I couldn’t continue to believe those things AND be successful. I was determined to be successful, so I had to make some changes to my money mindset beliefs in order to get there.

Here’s what I did to shift my thinking:

  1. I defined the money mindset beliefs I DID want to have. This was truly the hardest part for me, because I had no idea what successful entrepreneurs believe. So I immersed myself in learning, reading, and coaching to learn what money mindset beliefs would support the success I wanted to create.

    These are the money mindset beliefs I wanted to have:
    a. Clients are willing to pay premium fees for my services
    b. Money flows easily to me
    c. I always have more than enough to go around
  2. I focused on these beliefs EVERY SINGLE DAY. I had them on 3 X 5 cards in front of my computer. I re-wrote them in my journal. These beliefs were foreign to me at the time. They didn’t feel like truth, so the moment I let my guard down, the old money mindset programming would sneak back in.
  3. I looked for evidence of these new beliefs being true. I found a dime in the parking lot? Proof that money flows easily to me. I have $6 left in my wallet at the end of the week? Proof that I have more than enough to go around.

    In the beginning, it took a lot of effort to find this evidence. Even the smallest thing got included.

As a therapist, I know the power of our beliefs and patterns.

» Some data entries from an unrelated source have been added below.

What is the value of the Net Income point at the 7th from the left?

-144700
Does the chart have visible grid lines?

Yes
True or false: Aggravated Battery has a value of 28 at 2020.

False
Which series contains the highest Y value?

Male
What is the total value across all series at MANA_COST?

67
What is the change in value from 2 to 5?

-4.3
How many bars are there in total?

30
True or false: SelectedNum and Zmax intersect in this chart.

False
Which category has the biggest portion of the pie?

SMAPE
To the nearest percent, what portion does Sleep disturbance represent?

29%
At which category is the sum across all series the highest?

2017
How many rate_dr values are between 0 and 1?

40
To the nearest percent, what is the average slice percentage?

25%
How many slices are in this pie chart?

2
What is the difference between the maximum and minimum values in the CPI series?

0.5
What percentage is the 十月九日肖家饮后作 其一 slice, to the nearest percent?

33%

I know how they have this invisible force that drives our actions and our outcomes. I knew that if I could truly change my beliefs about money, the results HAD to change.

My first “big” goal for myself was to make $3,000 in one month. (Now, I know how silly that might sound to some of you, but trust me that was a stretch for me at the time.)

At first, it seemed like nothing was happening. But after a few weeks, I started to notice little things changing for me. I booked a client for $125, well above my $47 average. I followed up with a client who owed me several hundred dollars, and she paid her balance. I had a little extra money to go get a manicure.

After 60 days, I broke my goal. I earned just over $3,000 that month, and it felt fantastic. I was proud of what I’d accomplished, and I knew that I had FINALLY overcome my major obstacle to success.

From there, my goals went from $3,000 per month, to $6,000, then $8,133, and continued to go up from there. I’ve learned that whenever I aim for a new target, the first thing I have to do is examine what beliefs I need to get myself there. Each level requires a new set of beliefs and skills. But I know that as long as I start with developing the right money mindset to achieve that goal, I’ll be set up to accomplish it.

Now, your family patterns and your money mindset are probably different than mine. But they ARE there, and they shape every aspect of your business.